Pojawiliśmy się przed wejściem do małego domku, którego szczerze nienawidziłam.
Gwałt, od którego uchronił mnie czarnowłosy, złe wspomnienia z tego miejsca nie dawały mi spokoju, ale to już były wspomnienia. Dlaczego wspomnienia muszą tak bardzo boleć?
Musiałam tam wejść. Kobieta, którą szczerze nienawidzę tam jest.
Nie pukałam, od razu weszłam do pomieszczenia.

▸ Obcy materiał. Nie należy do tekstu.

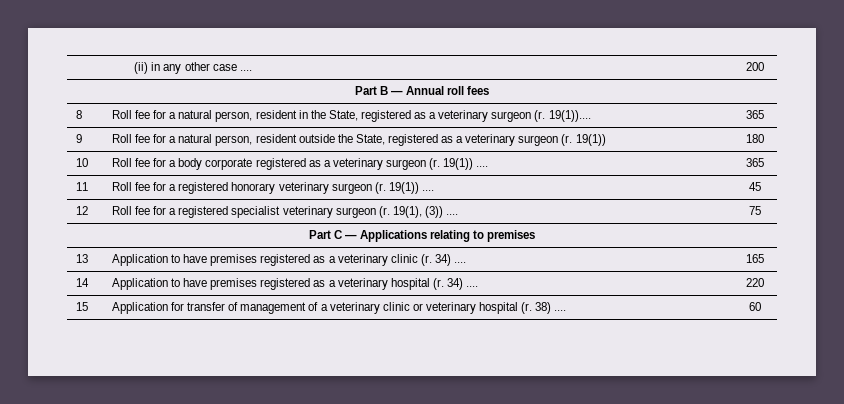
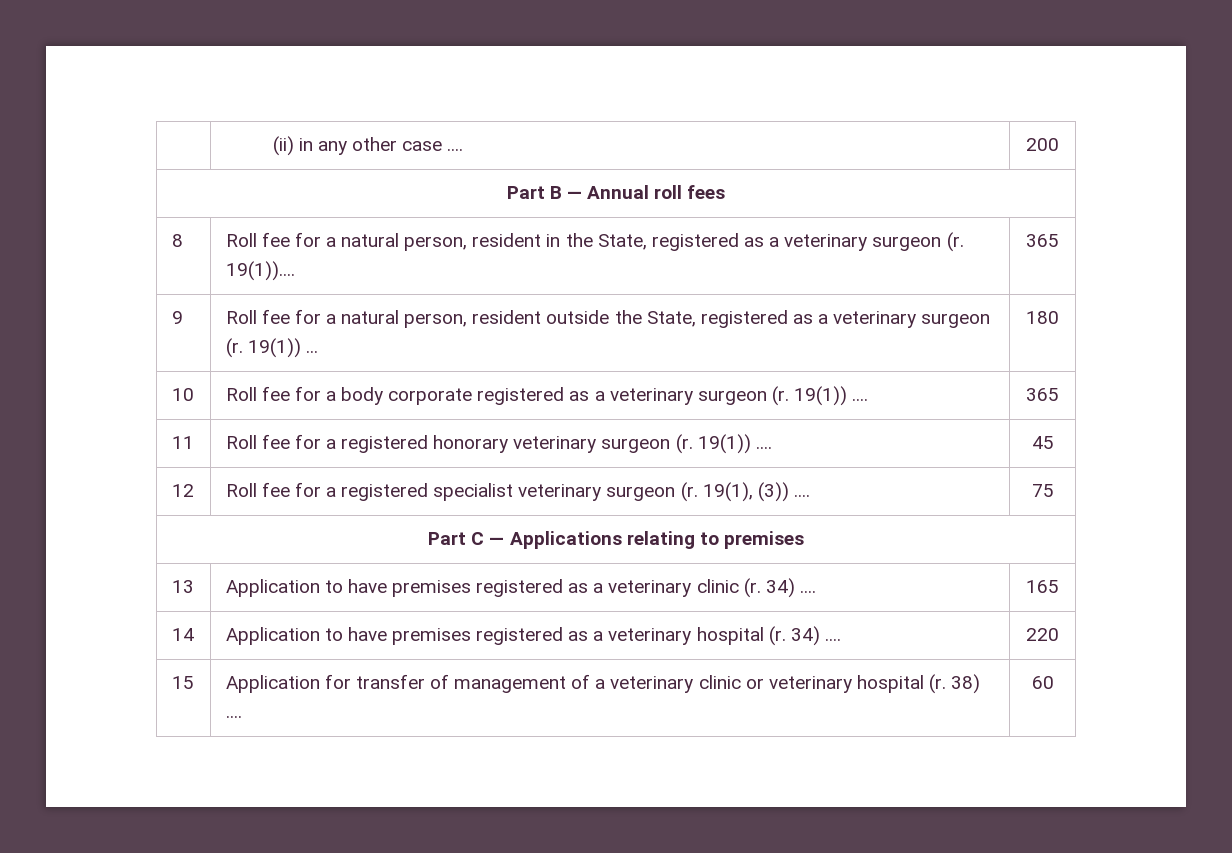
(606, 140) none -> [305,350,318,353] ...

Skierowałam się do salonu. Ta suka zawsze tam siedziała. Oglądała telewizje, knując swoje cholerne intrygi. Ciekawe, ile ich jeszcze miała zaplanowanych? Na tyle, aby mnie wykończyć?

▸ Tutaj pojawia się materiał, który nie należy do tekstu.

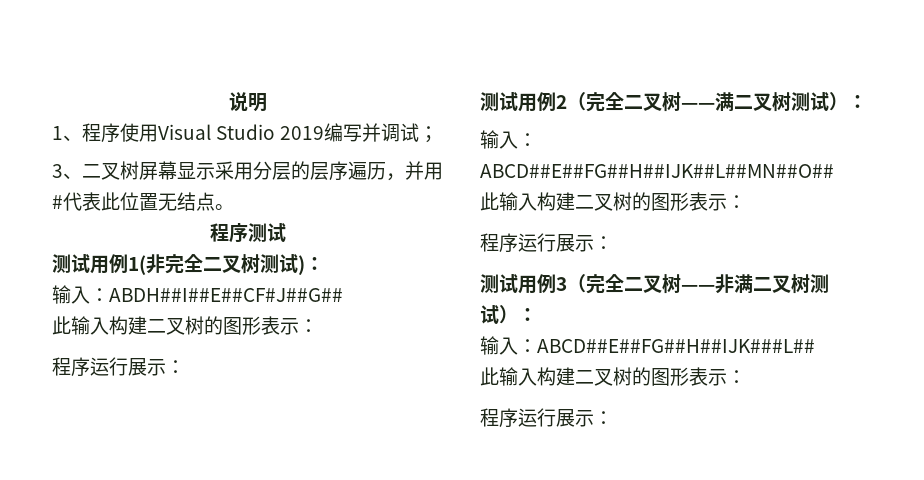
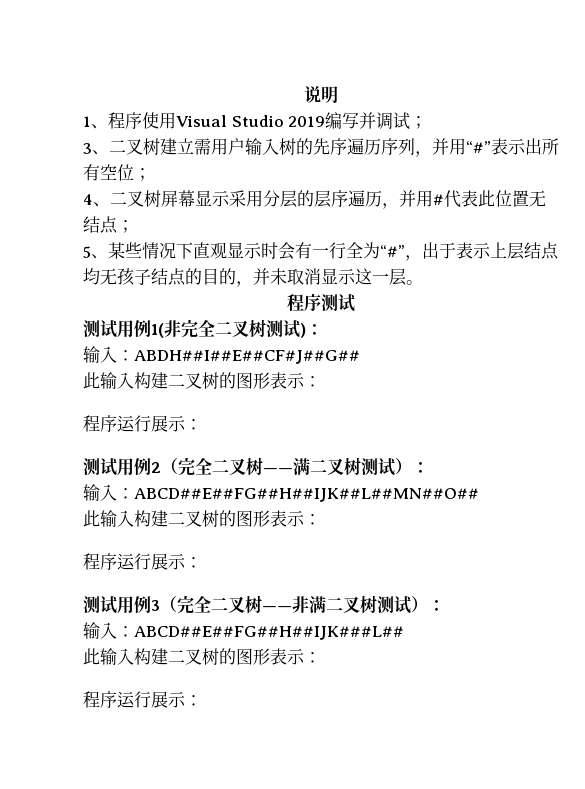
(139, 170) none -> [160,138,559,157] [83,164,151,181] [83,190,161,207] 建立需用户输入树的先序遍历序列，并用“#”表示出所有空位； // 4、二叉树
(215, 201) none -> [117,220,134,233] [83,242,559,261] [83,268,406,287] ； // 5、某些情况下直观显示时会有一行全为“#”，出于表示上层结点均无孩子结点的目的，并未取消显示这一层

Popatrzyła na mnie, uśmiechając się szeroko.
-Kogo moje oczy widzą!? Toż to moja kochana córeczka? Myślałam, że umarłaś. W ogóle nie dawałaś znaku życia...-parsknęłam śmiechem na jej słowa.-A ten chłoptaś to kto? Bogaty? Jakaś firma? Cokolwiek?
-Pewnie chciałabyś, abym umarła, prawda?-spytałam ironicznie, na co oburzona kobieta wstała.
-Jak ty się odzywasz do matki!? Jeszcze się kurwo nie nauczyłaś!?-ruszyła w moim kierunku, ale nie zdążyła do mnie podejść. Tuż obok pojawiła się Nin, która jednym ruchem dłoni przyszpiliła ją do ściany.
-Jesienią mamy bardzo zimne wiatry, nie sądzisz?-voodoo przytaknęła, na co uśmiechnęłam się szyderczo.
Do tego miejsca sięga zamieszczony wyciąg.